* WHAT IS EXPECTED:
What's wanted is a faithful retyping of every entry, pictures excluded.

──────── SOURCE MATERIAL ────────

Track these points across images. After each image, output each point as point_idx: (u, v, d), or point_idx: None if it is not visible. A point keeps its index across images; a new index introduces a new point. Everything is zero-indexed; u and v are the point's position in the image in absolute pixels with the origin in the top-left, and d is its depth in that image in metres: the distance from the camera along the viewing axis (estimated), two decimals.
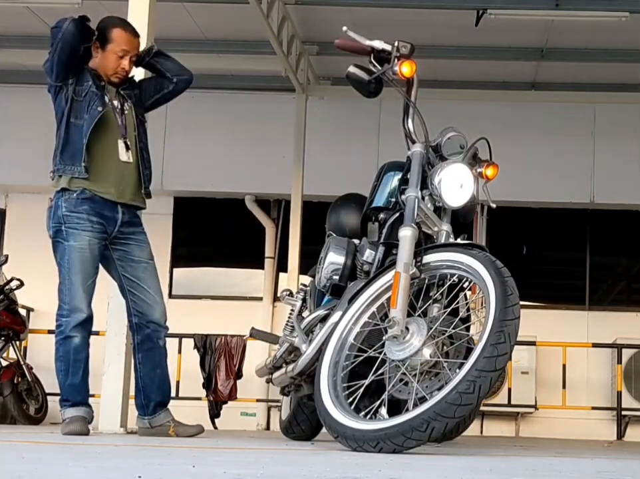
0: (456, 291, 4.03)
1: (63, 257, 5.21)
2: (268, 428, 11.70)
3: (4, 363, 9.79)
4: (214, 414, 10.15)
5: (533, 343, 10.98)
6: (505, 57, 11.22)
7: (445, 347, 3.99)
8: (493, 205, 4.39)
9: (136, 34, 5.47)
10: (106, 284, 5.61)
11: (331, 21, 10.21)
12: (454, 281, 3.99)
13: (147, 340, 5.42)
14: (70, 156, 5.24)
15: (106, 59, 5.35)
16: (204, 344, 10.13)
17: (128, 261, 5.38)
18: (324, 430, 4.24)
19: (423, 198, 4.19)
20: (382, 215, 4.56)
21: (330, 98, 12.01)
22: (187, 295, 12.21)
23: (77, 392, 5.24)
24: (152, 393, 5.44)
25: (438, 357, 3.87)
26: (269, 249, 12.32)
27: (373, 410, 3.85)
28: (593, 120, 11.98)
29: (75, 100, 5.25)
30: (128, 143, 5.37)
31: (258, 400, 11.38)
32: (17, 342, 9.87)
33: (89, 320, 5.23)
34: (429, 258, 4.01)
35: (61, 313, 5.20)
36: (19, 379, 9.72)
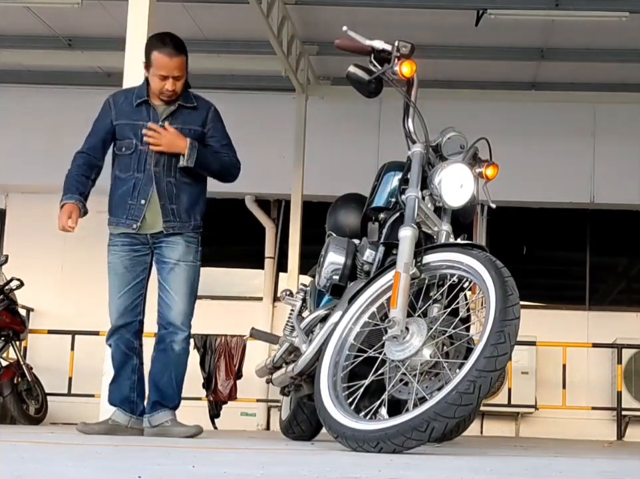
0: (456, 291, 4.02)
1: (108, 273, 5.52)
2: (268, 428, 11.70)
3: (4, 363, 9.77)
4: (214, 414, 10.15)
5: (533, 343, 10.98)
6: (505, 57, 11.22)
7: (445, 347, 3.98)
8: (493, 205, 4.39)
9: (173, 55, 5.43)
10: (106, 285, 5.61)
11: (331, 21, 10.20)
12: (454, 281, 3.98)
13: (160, 341, 5.51)
14: None
15: (151, 81, 5.52)
16: (204, 344, 10.12)
17: (160, 263, 5.57)
18: (324, 430, 4.24)
19: (423, 198, 4.18)
20: (382, 215, 4.56)
21: (330, 98, 12.00)
22: None
23: (112, 394, 5.48)
24: (153, 392, 5.45)
25: (438, 357, 3.87)
26: (269, 249, 12.31)
27: (373, 410, 3.84)
28: (593, 120, 11.98)
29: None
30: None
31: (258, 400, 11.38)
32: (17, 342, 9.85)
33: (119, 329, 5.45)
34: (429, 258, 4.00)
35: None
36: (19, 379, 9.70)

────────

* SOLVED EXERCISE:
Track these points across images. After each image, output each point as point_idx: (u, v, d), or point_idx: None if it is not visible. A point keeps its index across images; a new index introduces a new point. Everything is zero-indexed; u and v are the point's position in the image in absolute pixels with the origin in the top-left, and d is its depth in that image in metres: the distance from the camera along the viewing axis (estimated), two decimals.
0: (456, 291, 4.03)
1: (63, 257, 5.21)
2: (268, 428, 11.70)
3: (4, 363, 9.79)
4: (214, 414, 10.15)
5: (533, 343, 10.98)
6: (505, 57, 11.22)
7: (445, 347, 3.99)
8: (493, 205, 4.39)
9: (136, 34, 5.47)
10: (106, 284, 5.61)
11: (331, 21, 10.21)
12: (454, 281, 3.99)
13: (147, 340, 5.42)
14: (70, 156, 5.24)
15: (106, 59, 5.35)
16: (204, 344, 10.13)
17: (128, 261, 5.38)
18: (324, 430, 4.24)
19: (423, 198, 4.19)
20: (382, 215, 4.56)
21: (330, 98, 12.01)
22: (187, 295, 12.21)
23: (77, 392, 5.24)
24: (152, 393, 5.44)
25: (438, 357, 3.87)
26: (269, 249, 12.32)
27: (373, 410, 3.85)
28: (593, 120, 11.98)
29: (75, 100, 5.25)
30: (128, 143, 5.37)
31: (258, 400, 11.38)
32: (17, 342, 9.87)
33: (89, 320, 5.23)
34: (429, 258, 4.01)
35: (61, 313, 5.20)
36: (19, 379, 9.72)
0: (456, 291, 4.02)
1: (108, 273, 5.52)
2: (268, 428, 11.70)
3: (4, 363, 9.77)
4: (214, 414, 10.15)
5: (533, 343, 10.98)
6: (505, 57, 11.22)
7: (445, 347, 3.98)
8: (493, 205, 4.39)
9: (173, 55, 5.43)
10: (106, 285, 5.61)
11: (331, 21, 10.20)
12: (454, 281, 3.98)
13: (160, 341, 5.51)
14: None
15: (151, 81, 5.52)
16: (204, 344, 10.12)
17: (160, 263, 5.57)
18: (324, 430, 4.24)
19: (423, 198, 4.18)
20: (382, 215, 4.56)
21: (330, 98, 12.00)
22: None
23: (112, 394, 5.48)
24: (153, 392, 5.45)
25: (438, 357, 3.87)
26: (269, 249, 12.31)
27: (373, 410, 3.84)
28: (593, 120, 11.98)
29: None
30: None
31: (258, 400, 11.38)
32: (17, 342, 9.85)
33: (119, 329, 5.45)
34: (429, 258, 4.00)
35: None
36: (19, 379, 9.70)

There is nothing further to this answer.